> **WRITTEN TASKS**
1/ In the transition-matrix thread, what three states does the reply identify?
2/ Reproduce the transition-matrix thread word for word, from "Question is as" down to "the other section.".

> **PAGE TEXT**
◆ ◆ ◆

Question is as follows :
Write the $3 \times 3$ transition matrix for a chemistry course that is taught in two sections, if every week $\frac{1}{4}$ of those in section A and $\frac{1}{3}$ of those in section B drop the course, and $\frac{1}{6}$ of each section transfer to the other section.
My approach
I wrote the formula
$$ x=\frac{3}{4}x_0+\frac{1}{6}y_0\\ y=\frac{1}{6}x_0+\frac{2}{3}y_0\\ $$
And from here I derived the matrix
$$ \begin{bmatrix} \frac{3}{4} & \frac{1}{6} \\ \frac{1}{6} & \frac{2}{3} \end{bmatrix} $$
But seems like my matrix is wrong according to the answer sheet. I mean, seriously what is wrong here? Answer sheet provides a 3 by 3 matrix instead. Okay I understand it could be wrong but the correct answer to the question can not be a 3 by 3 matrix, how come?
EDIT
According to the answer sheet the correct answer is :
$$\begin{bmatrix} \frac{7}{12} & \frac{1}{6} & 0 \\ \frac{1}{6} & \frac{1}{2} & 0 \\ \frac{1}{4} & \frac{1}{3} & 1 \\ \end{bmatrix}$$
There are three states: $A$, $B$ and $O$ where the last state is being in neither section. The answer sheet is correct:
Let $p_{ij}$ denote the $ij$th entry of the transition matrix (the probability of going from state $i$ to state $j$).
The other probabilities can be found using the fact that columns have to sum to one, i.e. $$p_{Ai}+p_{Bi}+p_{Oi}=1.$$

◆ ◆ ◆

> **RAW DATA**
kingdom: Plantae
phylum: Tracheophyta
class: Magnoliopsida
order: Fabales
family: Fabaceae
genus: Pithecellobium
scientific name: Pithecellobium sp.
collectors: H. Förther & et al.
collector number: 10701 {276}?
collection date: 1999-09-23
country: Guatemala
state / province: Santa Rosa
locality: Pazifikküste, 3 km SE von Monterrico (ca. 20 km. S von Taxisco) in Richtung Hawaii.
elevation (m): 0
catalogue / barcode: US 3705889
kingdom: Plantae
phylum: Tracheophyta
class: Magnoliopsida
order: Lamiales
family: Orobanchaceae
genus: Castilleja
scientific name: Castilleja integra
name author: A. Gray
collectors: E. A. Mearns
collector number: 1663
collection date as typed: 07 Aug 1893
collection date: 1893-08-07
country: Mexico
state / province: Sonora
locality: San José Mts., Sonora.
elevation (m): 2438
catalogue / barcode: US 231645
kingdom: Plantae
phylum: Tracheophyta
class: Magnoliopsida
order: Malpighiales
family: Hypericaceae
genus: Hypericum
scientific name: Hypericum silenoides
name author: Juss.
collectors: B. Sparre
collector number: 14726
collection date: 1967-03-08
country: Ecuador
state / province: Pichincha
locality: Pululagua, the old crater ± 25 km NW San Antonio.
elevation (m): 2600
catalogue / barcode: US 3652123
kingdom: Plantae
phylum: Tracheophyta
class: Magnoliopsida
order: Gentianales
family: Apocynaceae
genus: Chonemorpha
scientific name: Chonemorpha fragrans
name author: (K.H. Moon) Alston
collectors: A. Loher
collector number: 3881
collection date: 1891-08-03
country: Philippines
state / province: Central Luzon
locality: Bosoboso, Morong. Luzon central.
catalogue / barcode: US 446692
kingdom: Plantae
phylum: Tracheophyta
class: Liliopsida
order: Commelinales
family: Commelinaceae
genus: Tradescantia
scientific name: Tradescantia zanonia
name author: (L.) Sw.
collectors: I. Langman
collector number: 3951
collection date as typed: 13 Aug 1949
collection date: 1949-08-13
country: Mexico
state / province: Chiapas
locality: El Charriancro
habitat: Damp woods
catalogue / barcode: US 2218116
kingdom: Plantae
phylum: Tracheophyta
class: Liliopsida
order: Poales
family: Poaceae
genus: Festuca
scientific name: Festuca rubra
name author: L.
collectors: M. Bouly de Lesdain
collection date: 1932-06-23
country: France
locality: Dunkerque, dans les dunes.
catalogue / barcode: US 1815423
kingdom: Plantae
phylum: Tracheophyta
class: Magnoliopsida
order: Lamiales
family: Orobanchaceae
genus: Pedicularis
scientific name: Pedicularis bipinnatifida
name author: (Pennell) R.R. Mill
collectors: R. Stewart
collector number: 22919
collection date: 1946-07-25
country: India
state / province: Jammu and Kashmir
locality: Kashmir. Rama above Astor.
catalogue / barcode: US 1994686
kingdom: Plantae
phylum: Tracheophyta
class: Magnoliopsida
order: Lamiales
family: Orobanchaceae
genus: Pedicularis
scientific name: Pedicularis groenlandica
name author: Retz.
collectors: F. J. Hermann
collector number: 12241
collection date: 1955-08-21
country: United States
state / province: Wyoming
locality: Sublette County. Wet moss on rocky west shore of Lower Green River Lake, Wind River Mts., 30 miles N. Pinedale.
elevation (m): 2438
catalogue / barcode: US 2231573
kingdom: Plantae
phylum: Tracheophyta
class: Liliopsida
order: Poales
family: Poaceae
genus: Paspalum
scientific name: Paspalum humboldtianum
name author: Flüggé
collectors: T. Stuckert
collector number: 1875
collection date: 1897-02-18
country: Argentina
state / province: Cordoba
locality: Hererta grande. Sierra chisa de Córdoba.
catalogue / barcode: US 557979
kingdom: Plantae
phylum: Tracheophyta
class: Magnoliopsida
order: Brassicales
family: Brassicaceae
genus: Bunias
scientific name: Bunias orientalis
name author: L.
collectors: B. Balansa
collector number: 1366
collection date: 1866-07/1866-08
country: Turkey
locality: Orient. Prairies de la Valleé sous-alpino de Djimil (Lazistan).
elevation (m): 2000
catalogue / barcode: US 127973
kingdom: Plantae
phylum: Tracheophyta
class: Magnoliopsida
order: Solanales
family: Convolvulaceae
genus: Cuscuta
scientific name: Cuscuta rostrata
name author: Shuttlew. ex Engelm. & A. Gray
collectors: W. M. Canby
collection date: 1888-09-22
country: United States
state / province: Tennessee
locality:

◆ ◆ ◆

> **ANSWERS FOR THIS EXERCISE**
1/ A, B, and O, where O means being in neither section.

2/
Question is as follows :
Write the $3 \times 3$ transition matrix for a chemistry course that is taught in two sections, if every week $\frac{1}{4}$ of those in section A and $\frac{1}{3}$ of those in section B drop the course, and $\frac{1}{6}$ of each section transfer to the other section.